In summary, PrEP might become a valuable addition to combination approaches for HIV-1 prevention among stable serodiscordant couples in sub-Saharan Africa, in conjunction with ART. If PrEP is used by individuals that remain at high risk of infection prior to a partner's ART initiation, the additional cost per infection averted might be smaller than previously anticipated or the intervention could even be cost-saving, and the use of PrEP could be as cost-effective as earlier ART initiation.

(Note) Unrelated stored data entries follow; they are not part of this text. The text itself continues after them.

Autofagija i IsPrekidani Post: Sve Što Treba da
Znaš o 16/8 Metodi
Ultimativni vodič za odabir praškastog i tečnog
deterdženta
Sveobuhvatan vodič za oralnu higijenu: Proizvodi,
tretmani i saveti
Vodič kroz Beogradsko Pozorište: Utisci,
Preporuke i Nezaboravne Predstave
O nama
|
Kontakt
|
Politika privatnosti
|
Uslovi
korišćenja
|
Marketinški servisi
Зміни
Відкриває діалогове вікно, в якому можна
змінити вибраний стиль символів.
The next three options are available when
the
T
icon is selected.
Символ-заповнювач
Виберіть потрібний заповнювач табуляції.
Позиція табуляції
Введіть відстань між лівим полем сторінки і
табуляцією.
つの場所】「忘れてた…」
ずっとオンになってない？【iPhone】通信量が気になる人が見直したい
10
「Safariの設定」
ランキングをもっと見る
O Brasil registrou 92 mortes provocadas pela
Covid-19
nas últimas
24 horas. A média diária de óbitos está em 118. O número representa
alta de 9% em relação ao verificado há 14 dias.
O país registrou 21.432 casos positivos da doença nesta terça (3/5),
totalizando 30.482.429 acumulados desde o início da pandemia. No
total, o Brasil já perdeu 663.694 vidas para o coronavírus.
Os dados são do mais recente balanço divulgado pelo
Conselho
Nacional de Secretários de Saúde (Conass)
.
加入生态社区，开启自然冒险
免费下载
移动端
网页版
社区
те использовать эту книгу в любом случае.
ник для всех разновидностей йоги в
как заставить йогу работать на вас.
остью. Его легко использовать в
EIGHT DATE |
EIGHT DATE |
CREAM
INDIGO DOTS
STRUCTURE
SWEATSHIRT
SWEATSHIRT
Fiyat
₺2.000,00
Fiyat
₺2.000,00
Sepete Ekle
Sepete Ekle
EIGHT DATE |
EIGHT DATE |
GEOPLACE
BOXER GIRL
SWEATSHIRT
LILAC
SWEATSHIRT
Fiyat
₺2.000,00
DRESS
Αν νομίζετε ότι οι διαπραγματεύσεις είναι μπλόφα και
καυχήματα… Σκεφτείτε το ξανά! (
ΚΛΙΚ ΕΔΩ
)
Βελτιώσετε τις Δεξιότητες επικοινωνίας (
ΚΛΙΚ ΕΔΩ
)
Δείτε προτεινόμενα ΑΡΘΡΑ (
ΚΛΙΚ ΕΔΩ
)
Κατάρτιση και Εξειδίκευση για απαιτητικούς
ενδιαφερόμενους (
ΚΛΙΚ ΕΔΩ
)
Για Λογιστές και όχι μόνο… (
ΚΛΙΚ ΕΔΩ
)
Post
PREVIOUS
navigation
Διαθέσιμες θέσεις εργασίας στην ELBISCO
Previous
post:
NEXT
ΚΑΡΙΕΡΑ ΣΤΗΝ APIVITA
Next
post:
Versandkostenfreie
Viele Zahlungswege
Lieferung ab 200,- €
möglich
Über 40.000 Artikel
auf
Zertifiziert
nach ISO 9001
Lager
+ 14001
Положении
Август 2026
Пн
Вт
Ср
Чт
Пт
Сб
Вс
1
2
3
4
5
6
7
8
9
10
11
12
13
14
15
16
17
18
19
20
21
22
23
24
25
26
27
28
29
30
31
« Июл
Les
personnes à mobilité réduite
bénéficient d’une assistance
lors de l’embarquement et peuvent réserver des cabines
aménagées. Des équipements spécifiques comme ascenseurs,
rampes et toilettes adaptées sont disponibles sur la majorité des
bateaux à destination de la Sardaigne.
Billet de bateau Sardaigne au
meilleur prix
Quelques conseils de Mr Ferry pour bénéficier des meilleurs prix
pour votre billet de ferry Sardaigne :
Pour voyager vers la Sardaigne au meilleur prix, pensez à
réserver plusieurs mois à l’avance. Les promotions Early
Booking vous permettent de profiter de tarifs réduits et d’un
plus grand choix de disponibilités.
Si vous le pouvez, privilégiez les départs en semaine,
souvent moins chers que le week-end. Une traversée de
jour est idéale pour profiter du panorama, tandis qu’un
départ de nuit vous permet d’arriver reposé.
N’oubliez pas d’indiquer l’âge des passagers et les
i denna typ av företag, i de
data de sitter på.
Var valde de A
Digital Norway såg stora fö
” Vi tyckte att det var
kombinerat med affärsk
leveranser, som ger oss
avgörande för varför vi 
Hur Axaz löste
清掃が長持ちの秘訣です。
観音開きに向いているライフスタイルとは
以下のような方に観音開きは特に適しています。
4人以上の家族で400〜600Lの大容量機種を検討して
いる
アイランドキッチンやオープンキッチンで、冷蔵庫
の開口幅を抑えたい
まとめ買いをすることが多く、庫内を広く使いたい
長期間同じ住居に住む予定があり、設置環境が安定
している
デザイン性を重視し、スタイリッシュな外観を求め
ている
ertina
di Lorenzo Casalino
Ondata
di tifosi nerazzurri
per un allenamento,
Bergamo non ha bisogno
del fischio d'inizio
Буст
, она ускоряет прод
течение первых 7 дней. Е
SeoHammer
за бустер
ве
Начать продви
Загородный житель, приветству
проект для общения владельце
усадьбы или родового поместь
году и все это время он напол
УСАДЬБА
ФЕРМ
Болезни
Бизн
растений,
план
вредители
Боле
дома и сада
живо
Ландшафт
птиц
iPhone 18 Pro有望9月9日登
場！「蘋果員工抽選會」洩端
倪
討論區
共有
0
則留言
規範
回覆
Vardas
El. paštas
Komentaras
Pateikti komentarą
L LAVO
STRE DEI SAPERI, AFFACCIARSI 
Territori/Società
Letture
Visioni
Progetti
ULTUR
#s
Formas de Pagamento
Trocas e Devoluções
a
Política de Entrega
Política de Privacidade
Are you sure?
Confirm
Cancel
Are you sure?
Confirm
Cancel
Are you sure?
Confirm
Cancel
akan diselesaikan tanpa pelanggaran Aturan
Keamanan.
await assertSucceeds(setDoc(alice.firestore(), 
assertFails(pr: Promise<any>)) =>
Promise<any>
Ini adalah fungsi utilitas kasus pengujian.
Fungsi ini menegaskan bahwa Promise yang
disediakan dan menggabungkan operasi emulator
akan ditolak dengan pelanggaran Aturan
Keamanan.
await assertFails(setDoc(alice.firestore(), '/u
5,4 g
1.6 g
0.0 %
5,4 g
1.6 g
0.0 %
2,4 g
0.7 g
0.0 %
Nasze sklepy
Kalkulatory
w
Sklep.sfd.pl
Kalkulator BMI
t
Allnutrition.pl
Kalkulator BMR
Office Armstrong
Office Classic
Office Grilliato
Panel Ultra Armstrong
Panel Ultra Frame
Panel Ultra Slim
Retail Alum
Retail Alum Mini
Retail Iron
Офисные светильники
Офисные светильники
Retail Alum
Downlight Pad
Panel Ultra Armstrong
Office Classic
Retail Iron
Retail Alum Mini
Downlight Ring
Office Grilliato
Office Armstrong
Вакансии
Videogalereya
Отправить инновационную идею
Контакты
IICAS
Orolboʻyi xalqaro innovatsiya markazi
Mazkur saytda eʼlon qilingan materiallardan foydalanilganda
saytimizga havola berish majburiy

However, this outcome completely relies on the delivery cost of PrEP meeting current forecasts, and the “real-world” effectiveness of PrEP in couples being comparable to that found in the clinical trial [11]: if adherence to PrEP outside of trials is lower, or if PrEP is more expensive to deliver than expected, PrEP could be much less cost-effective. It is vital to understand these trade-offs as soon as possible so that programmatic decision making and implementation can quickly proceed.